Orthotics - Yay or Nay?
Are orthotics (inserts that support your feet) actually beneficial or are they a phase that will turn out to be detrimental in the long run?! You may have heard a lot about "minimalist shoes" and barefoot running of late and although it may appear to be a trend at the moment, it's an issue that has been around for years. Should we be relying on man-made supports to "correct" our foot biomechanics or are our feet doing exactly what they're meant to be doing?
Here's my opinion.
Barefoot movement, is the ideal. Strengthening your foot intrinsics and increasing sensitvity and awareness to your feet, relying on the elastic recoil and release of energy unhindered is the way we were made to function. HOWEVER, if you think back to the way we originally moved, we spent our time on all fours (think 'monkey') sitting on our haunches, walking on our toes rather than holding all our weight vertically on these two stumps. When minimalist runners suggest you change to more minimal shoes, they suggest a few tests to see whether you are ready. These include testing your achilles length and big toe mobility and balance and dexterity (can you move your big toe independently of the rest of your toes?) all of which anyone would have surpassed had we been spending day to day sitting on our haunches and moving the way we used to move (as monkeys). These days, we spend majority of our waking hours either sitting on a chair or walking completely upright in high heels or built up, padded shoes, and we have done since we were able to walk. So the odds of us passing those tests are very low. It just is not our norm anymore.

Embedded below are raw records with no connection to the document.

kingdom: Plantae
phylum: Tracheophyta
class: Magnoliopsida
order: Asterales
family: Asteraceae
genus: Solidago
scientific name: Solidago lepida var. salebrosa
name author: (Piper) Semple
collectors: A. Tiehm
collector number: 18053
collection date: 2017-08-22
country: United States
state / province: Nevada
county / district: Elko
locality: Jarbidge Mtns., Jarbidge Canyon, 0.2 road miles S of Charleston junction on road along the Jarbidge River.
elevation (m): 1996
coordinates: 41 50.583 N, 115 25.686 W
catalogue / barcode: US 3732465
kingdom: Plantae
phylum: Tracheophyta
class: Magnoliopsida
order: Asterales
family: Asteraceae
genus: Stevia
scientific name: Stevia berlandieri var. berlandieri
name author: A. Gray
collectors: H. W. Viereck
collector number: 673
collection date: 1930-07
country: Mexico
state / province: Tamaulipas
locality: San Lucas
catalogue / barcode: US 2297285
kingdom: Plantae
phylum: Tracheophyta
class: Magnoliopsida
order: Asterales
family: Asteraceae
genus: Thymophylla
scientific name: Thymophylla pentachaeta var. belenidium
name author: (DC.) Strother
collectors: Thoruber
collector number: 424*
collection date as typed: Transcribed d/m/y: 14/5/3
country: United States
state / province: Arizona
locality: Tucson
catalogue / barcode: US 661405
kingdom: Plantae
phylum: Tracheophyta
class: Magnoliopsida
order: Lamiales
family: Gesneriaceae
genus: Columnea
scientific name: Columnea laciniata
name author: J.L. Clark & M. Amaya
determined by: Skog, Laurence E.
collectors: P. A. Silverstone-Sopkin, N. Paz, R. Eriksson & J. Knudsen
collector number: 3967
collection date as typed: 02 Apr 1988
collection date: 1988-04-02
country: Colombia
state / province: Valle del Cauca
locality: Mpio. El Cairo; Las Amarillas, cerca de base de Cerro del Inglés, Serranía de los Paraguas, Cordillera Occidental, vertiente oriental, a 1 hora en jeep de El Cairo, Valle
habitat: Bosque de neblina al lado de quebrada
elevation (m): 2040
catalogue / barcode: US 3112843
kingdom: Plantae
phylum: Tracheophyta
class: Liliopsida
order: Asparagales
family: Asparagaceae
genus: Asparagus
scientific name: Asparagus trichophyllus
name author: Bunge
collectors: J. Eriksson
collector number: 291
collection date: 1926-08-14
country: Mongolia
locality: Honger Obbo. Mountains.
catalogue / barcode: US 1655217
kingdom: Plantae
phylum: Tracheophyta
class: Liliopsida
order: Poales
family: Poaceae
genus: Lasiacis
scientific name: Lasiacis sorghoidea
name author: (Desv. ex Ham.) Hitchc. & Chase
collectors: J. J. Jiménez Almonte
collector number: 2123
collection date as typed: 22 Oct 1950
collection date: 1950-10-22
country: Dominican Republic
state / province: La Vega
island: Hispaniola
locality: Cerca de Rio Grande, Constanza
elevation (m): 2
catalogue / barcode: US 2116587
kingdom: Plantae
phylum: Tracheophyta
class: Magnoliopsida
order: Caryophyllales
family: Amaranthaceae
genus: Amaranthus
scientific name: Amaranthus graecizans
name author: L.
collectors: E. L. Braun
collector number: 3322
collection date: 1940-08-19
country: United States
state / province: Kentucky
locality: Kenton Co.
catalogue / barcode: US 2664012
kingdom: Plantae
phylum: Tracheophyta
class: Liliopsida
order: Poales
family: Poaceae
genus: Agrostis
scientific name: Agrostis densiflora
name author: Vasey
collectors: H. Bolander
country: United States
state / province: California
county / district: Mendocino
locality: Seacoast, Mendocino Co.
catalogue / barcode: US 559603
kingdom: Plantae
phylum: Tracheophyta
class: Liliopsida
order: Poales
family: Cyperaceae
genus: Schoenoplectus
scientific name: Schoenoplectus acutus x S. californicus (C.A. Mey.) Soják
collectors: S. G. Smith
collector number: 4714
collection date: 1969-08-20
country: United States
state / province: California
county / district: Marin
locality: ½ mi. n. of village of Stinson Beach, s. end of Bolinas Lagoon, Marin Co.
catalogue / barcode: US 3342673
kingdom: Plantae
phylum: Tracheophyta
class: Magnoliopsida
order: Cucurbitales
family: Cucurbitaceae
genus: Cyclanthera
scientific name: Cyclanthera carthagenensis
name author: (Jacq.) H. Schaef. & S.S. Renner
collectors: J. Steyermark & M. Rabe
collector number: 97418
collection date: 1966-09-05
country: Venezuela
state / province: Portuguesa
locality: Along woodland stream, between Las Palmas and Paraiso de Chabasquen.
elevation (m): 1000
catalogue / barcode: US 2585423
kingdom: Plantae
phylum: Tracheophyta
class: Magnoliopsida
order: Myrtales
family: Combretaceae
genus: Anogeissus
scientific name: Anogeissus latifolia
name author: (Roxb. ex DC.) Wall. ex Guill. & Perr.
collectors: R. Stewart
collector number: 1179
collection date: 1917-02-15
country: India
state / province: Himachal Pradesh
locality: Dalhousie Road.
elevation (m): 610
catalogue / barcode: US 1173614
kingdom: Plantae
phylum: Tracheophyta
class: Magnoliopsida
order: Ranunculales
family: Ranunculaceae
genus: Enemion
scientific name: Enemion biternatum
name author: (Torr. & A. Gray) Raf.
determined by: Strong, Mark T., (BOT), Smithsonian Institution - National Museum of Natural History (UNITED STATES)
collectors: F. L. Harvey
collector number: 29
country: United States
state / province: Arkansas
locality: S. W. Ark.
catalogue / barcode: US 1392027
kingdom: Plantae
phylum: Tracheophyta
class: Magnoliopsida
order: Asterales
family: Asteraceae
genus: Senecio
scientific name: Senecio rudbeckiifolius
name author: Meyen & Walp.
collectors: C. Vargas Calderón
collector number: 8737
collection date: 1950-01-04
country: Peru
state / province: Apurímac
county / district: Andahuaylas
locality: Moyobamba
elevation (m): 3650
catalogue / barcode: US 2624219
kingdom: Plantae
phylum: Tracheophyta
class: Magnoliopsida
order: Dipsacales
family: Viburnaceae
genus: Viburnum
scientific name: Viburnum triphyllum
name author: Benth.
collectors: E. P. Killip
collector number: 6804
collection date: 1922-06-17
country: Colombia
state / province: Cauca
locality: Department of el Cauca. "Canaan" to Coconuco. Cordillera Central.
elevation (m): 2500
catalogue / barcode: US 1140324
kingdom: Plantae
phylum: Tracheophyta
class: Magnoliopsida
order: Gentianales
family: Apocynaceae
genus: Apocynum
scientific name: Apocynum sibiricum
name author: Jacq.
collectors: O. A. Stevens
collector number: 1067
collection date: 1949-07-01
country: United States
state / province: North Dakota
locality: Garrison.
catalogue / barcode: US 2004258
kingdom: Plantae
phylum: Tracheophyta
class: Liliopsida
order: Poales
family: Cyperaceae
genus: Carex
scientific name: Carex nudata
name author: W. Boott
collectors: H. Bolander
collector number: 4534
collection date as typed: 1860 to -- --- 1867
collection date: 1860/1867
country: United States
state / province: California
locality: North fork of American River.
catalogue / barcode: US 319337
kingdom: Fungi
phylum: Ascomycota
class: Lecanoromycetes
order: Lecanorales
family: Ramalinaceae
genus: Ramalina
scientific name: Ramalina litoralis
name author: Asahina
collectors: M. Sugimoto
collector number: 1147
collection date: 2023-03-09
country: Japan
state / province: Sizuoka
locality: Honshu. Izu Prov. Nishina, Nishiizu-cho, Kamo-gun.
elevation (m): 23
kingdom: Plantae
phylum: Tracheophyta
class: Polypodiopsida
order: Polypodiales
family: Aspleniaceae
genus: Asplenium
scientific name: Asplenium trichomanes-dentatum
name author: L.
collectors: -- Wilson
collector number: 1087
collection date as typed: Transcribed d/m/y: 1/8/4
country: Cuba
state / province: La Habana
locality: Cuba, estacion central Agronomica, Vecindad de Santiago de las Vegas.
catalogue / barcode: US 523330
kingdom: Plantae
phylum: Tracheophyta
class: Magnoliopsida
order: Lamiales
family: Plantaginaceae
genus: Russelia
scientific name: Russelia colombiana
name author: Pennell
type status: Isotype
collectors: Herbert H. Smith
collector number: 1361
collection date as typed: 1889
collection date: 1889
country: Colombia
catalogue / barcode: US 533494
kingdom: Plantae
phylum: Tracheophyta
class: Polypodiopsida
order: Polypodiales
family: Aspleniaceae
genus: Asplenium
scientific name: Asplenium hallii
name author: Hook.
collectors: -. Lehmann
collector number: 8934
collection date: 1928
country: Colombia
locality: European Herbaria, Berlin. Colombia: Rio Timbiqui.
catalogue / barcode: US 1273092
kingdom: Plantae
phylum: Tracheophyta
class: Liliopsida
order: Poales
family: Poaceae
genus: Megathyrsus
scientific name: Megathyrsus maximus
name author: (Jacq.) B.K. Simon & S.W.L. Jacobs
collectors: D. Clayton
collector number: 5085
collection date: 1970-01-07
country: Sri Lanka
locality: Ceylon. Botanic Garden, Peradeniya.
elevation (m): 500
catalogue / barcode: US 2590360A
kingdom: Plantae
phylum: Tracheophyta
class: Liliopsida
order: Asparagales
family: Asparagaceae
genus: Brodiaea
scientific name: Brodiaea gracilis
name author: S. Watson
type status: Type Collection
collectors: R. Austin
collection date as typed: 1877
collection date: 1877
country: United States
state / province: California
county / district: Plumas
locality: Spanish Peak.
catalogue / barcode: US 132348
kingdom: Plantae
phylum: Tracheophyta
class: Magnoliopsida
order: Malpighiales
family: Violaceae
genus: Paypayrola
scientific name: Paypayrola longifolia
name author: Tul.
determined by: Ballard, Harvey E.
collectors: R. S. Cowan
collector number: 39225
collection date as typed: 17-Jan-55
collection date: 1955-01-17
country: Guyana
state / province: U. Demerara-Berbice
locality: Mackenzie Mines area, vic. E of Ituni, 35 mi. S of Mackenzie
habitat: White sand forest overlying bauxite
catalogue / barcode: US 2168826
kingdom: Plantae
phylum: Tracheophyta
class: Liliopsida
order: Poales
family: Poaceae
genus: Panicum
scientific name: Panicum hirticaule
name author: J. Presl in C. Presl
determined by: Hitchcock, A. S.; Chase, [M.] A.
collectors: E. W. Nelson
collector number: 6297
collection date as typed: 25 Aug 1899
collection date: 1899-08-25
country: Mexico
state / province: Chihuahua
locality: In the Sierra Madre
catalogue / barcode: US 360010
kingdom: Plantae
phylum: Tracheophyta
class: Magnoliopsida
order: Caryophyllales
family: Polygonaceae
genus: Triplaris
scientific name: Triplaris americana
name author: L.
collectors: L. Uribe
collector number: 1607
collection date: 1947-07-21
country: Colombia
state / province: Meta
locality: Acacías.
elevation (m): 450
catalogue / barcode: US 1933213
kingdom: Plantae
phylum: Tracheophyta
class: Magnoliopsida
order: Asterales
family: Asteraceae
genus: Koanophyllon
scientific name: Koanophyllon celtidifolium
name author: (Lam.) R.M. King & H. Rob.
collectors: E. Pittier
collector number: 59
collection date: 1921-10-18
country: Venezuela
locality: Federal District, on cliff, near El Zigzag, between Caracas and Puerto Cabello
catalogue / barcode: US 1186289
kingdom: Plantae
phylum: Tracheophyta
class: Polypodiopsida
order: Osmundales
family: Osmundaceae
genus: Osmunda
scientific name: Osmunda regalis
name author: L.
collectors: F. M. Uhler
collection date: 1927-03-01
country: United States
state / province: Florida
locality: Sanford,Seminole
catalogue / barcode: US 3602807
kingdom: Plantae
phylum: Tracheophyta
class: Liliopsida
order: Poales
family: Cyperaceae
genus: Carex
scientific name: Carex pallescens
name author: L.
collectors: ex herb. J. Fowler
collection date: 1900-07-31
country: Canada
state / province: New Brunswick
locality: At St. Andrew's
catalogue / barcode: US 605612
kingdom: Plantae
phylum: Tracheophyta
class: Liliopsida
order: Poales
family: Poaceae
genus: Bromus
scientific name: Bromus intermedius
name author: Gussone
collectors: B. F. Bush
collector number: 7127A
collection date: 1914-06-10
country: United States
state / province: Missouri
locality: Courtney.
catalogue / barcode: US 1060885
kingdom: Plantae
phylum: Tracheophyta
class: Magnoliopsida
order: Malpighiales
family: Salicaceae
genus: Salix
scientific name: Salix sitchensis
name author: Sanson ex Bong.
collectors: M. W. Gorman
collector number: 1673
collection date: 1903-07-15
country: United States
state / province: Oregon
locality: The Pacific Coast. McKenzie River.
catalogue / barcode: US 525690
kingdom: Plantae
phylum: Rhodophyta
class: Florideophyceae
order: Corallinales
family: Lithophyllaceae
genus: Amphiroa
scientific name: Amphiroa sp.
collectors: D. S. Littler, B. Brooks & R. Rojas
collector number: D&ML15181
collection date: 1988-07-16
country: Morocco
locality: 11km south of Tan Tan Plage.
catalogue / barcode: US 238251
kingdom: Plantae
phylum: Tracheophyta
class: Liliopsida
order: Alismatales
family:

So if someone walks into my office with foot, ankle, knee, low back pain, and what I would deem as "poor foot biomechanics" for the way our bodies work today - my first port of call is generally NOT going to be to suggest they start training barefoot. Because this is not the norm for our bodies anymore. I am more likely going to suggest that they get customised orthotics. If you had the time and patience you could re-train your foot biomechanics, spending majority of your time barefoot or in minimal shoewear to re-adapt. But to re-train in time for that marathon coming up in a couple of months or in order to be able to continue your normal sporting activity without any pain, it isn't realistic for the general population. Undoing 30years of habit isn't easy to do at all. So for the majority of the normal population who spend time standing on two feet (and not on their haunches) and who have poor foot biomechanics I WOULD encourage the use of orthotics to provide an easy /realistic way to strengthen and stabilise from the base up.
Who knows what will happen, with the emergence of more animalistic and functional-style training (such as ZUU etc) becoming more and more popular we may end up moving back towards our more functional positioning, in which case my opinion may change. Perhaps our focus needs to shift from trying to re-train adults to giving our kids more barefoot playtime. Forget about clean feet and encourage them to play barefoot and walk barefoot and run barefoot. But for now, for the average Joe, who just wants to be able to walk from the train to work without knee pain, or continue playing tennis without constantly rolling their ankles, then orthotics, is the way to go.